Only the Nimble Will Survive

To survive in a competitive environment, company leaders must develop a nimble approach. They must be able to easily adapt to the changing business landscape and be comfortable with a degree of uncertainty.

It is the nature of organizations to take conservative positions to ensure their survival. Middle managers do it to secure their jobs and a next promotion. Boards do it because they think they are safeguarding the institution and representing shareholders’ best interests. Sticking with the formula we know has always worked, right?

But in today’s environment, strong leaders know the conservative position to be radically different from the predictable path we have in the past associated with smart and safe. In today’s environment, the only way to be truly secure is to regularly and continually change it up. Businesses today face constant disruption in response to a digital world and the consumer experience that is ever-changing. To stubbornly remain consistent while the world around you pivots is folly of the most expensive and risky sort.

Even if you have found a profitable formula, it is the kiss of death to doggedly hold onto that formula in the face of the incredible information loop that the digital market provides. A reasoning mind would clearly understand that the value of digital lies in its fluidity and ability to learn and provide valuable feedback. But since organizations are not particularly good at reasoning, it falls to those who own the goals and the budgets along with other influential marketing, technology, and digital experts within the organization to champion not a specific plan, but an approach.

Plans vs. Approaches

Plans are relatively easy to put together and get approved. You can forecast against them and there is (a false) security in doing what you have always done or some version of it, knowing what you are spending and the return you are very likely to obtain. Approaches are much harder to define and manage, but they are much more strategic. They require a more integrative approach, a more fluid support structure, and those responsible for the approach have to be more comfortable with a degree of uncertainty.

This seemingly small change from creating a plan to planning an approach is actually a giant leap that will likely require a significant shift within the organization and not a small bit of coaxing away from the illusion of security. You have to convince your stakeholders that success is not about finding the magic media combination or resonant messaging – at least not by itself and definitely not a onetime deal. Success today is about finding a deeper understanding of your audience so that you can continue to meet their needs as they move and change. If consumers are a moving target, then the true conservative position is to always be moving and testing. As user habits, devices, and choices morph you need to be able to dynamically move what is often a large, ponderous organizational beast. The only way to react with the required speed is to have the processes, approvals, information, experts, and budgets at the ready and working in concert against a common set of goals. A static plan is not able to do that, but an informed approach can.
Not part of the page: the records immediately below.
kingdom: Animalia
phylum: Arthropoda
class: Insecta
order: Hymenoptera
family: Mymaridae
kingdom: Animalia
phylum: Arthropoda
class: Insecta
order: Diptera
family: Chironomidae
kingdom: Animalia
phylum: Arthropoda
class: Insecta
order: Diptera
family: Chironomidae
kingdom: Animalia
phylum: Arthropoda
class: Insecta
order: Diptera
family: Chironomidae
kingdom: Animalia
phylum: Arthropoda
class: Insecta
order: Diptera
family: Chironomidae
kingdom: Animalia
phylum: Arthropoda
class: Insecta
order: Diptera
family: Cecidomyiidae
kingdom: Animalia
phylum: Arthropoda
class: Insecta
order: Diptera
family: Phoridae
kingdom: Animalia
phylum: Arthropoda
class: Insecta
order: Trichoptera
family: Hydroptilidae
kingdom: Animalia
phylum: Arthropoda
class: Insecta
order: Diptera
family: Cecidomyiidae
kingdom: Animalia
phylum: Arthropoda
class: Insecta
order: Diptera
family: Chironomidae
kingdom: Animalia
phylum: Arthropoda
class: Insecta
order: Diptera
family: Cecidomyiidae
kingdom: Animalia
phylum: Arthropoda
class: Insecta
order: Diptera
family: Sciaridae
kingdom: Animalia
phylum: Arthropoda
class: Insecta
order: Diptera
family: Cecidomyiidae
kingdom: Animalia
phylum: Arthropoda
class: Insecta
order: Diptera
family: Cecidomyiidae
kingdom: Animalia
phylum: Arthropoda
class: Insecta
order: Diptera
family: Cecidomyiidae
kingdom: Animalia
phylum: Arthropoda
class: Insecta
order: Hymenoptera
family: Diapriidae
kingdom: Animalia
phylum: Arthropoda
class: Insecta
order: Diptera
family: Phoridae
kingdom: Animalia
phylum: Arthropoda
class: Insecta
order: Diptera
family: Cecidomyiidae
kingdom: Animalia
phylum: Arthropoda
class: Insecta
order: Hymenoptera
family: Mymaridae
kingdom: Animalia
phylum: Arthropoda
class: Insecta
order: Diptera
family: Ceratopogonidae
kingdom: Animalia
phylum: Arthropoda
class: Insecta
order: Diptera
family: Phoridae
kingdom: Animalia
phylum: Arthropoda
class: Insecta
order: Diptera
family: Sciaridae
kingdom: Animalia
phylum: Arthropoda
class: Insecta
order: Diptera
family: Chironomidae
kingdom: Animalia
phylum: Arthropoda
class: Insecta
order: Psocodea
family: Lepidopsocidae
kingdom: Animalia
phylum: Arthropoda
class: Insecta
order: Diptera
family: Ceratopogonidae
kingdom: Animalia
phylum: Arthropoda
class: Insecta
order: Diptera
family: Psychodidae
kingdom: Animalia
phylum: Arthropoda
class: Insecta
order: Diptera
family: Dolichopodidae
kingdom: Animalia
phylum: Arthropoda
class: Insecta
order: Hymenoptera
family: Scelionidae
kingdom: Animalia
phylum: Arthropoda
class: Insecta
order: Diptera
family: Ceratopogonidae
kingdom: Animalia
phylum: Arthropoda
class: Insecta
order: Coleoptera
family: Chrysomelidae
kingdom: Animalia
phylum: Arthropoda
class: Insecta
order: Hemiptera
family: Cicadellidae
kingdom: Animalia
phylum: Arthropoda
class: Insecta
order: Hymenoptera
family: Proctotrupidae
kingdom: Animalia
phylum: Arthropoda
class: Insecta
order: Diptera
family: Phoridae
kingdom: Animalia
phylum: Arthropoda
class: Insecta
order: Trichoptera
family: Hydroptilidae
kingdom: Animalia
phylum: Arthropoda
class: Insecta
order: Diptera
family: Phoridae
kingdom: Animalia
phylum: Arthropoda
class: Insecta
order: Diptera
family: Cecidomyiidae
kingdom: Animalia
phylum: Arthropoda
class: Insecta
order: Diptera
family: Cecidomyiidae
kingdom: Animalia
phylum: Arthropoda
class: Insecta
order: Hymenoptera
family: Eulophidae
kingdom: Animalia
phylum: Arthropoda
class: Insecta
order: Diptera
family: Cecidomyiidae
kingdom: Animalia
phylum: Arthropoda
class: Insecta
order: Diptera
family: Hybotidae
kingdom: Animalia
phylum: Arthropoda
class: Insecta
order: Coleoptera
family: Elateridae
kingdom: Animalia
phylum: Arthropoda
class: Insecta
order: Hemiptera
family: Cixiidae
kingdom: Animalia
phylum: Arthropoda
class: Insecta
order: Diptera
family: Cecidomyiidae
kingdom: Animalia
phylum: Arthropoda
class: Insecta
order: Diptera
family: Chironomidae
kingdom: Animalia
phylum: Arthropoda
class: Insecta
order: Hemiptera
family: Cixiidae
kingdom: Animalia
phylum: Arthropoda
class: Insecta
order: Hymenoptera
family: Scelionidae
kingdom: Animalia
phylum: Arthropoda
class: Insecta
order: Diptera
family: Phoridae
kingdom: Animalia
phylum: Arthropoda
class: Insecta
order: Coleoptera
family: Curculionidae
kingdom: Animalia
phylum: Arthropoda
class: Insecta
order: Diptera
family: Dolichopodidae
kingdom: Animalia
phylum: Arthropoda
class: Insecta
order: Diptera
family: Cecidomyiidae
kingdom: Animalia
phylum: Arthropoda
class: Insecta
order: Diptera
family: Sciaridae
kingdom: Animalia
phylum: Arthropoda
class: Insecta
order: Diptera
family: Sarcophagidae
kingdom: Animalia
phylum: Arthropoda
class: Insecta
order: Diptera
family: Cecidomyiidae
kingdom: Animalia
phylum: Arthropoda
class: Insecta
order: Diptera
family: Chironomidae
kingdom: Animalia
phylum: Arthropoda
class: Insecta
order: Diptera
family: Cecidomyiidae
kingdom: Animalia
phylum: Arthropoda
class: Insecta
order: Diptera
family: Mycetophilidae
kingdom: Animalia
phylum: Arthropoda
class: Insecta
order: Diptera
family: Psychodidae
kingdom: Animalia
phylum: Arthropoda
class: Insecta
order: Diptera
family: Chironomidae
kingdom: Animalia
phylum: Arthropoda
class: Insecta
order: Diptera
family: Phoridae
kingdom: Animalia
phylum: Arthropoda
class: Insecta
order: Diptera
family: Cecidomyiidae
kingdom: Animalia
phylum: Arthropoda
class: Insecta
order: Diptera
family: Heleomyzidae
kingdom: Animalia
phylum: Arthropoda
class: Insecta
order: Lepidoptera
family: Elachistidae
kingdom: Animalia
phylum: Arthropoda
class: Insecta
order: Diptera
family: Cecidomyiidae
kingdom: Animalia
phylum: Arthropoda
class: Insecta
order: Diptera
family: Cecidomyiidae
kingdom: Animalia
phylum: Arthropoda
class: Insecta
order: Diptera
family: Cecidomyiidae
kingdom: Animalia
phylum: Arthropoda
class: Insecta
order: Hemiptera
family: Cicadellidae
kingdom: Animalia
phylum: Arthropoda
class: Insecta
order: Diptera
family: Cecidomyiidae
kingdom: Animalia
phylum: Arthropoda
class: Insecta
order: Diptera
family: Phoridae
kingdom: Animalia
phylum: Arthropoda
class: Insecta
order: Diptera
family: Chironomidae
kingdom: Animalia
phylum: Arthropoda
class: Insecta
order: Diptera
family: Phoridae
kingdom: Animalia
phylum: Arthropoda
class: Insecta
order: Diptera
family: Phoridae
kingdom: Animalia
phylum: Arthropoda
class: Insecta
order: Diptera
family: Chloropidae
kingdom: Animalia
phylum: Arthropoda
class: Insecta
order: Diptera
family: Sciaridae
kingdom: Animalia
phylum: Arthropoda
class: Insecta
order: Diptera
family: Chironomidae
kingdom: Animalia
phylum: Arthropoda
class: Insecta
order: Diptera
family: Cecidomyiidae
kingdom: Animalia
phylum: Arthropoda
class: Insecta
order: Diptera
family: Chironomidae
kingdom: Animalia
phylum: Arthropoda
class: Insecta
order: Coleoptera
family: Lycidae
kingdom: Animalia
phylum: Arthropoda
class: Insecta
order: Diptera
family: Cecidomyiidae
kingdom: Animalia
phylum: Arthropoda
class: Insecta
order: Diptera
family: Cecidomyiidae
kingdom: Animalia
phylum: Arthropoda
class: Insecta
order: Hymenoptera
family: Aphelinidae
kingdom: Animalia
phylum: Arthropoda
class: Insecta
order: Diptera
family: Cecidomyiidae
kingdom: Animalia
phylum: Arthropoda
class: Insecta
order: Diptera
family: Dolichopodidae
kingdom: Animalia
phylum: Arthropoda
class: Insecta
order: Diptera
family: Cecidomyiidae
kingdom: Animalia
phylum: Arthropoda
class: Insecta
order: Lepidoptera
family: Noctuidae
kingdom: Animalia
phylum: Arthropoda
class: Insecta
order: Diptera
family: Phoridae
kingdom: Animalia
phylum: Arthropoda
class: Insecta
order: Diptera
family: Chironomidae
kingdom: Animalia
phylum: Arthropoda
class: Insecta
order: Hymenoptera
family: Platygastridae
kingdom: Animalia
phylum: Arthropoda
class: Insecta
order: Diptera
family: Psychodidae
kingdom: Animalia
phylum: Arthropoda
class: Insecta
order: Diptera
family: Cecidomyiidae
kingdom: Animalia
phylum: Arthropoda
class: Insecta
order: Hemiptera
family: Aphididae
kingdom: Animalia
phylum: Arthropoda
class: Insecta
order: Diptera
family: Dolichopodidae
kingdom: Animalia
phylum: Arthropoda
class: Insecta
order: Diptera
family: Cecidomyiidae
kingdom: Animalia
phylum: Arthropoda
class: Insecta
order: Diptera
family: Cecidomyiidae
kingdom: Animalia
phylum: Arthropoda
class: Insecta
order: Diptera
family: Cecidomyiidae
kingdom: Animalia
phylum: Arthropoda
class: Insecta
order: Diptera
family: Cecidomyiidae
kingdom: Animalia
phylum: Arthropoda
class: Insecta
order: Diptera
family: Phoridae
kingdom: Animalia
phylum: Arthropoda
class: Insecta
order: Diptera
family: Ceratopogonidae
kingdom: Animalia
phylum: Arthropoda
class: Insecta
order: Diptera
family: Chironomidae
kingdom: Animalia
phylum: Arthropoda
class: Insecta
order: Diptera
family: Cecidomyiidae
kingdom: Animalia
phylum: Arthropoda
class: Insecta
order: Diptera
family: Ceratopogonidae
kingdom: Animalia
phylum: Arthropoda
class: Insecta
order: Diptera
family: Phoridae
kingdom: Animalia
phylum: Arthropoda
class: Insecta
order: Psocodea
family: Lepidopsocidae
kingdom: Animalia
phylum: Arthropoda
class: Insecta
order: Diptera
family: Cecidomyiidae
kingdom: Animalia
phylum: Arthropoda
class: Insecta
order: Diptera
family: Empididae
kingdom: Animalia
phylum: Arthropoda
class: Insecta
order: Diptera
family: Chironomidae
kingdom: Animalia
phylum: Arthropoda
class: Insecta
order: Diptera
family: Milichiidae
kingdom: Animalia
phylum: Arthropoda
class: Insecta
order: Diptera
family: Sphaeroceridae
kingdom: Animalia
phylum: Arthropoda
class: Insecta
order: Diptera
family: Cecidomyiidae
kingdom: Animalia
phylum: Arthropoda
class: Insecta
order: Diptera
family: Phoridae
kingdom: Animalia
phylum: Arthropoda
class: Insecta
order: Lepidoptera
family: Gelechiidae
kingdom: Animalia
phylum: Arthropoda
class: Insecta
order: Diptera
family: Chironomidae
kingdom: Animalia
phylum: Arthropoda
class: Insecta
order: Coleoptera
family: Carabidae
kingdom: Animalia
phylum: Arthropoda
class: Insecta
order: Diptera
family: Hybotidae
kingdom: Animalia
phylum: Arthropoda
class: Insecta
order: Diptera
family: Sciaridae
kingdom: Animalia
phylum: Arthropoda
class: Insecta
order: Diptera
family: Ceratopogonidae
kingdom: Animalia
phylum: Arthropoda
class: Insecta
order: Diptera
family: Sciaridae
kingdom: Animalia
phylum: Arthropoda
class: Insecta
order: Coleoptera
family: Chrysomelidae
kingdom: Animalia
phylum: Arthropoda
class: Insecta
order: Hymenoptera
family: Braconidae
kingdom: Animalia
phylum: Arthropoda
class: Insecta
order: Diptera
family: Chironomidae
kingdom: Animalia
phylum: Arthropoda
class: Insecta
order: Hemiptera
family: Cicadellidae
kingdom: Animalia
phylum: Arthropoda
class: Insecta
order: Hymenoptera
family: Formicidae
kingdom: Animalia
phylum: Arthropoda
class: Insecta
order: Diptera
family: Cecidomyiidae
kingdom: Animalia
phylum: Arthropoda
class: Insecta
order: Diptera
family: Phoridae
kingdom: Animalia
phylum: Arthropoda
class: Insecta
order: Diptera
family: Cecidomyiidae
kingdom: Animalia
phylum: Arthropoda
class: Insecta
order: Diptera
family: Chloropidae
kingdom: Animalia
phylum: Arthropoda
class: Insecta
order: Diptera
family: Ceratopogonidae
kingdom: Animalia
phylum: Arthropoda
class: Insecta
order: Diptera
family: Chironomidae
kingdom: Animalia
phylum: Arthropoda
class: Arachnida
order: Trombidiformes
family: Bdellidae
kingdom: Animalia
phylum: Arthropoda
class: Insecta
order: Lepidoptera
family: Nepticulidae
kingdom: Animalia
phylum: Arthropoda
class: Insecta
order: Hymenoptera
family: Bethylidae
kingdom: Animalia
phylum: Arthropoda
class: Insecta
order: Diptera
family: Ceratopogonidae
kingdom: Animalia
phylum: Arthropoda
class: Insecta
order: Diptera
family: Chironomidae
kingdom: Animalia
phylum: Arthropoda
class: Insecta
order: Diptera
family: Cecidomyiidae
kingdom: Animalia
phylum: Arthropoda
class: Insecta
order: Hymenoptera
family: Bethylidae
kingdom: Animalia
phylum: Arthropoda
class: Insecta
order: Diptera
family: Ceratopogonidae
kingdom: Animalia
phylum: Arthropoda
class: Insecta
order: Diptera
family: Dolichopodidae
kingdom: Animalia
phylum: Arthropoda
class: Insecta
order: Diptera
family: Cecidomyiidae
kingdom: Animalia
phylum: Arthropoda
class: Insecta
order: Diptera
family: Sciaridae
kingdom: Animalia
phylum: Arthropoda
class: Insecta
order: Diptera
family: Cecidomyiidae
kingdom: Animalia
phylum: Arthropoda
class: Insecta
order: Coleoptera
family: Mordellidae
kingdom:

This is not a gentle nudge or a slight shift and it may not be possible for every organization to make these changes at once in the face of institutionally cemented ways of decision-making, hiring, and budgeting. When we say an organization is nimble – this is often what we are observing. They have created the ability to move quickly and thoughtfully in a smart, informed manner.

As you advance your 2015 planning this fall, try to shift your organization or at least your department away from a plan to a more nimble approach to meeting your objectives. Be an evangelist for testing and change by laying out the benefits and gathering support from all the various departments and experts that are critical to the overall goals. Start by laying a framework for observation and analysis and then create a short, direct, unencumbered path to decision-making that is triggered by clear thresholds of performance or activity. If X happens, we move in this manner; if Y happens, we move in this manner. There is not a formula for the approach you are trying to define, as each business will have a unique set of directives that respond to competitive actions, consumer response, and performance cues. Each move will be informed by market feedback. This nimble response will allow smart businesses to continually raise their own bars, while the less nimble businesses will only be confined by them.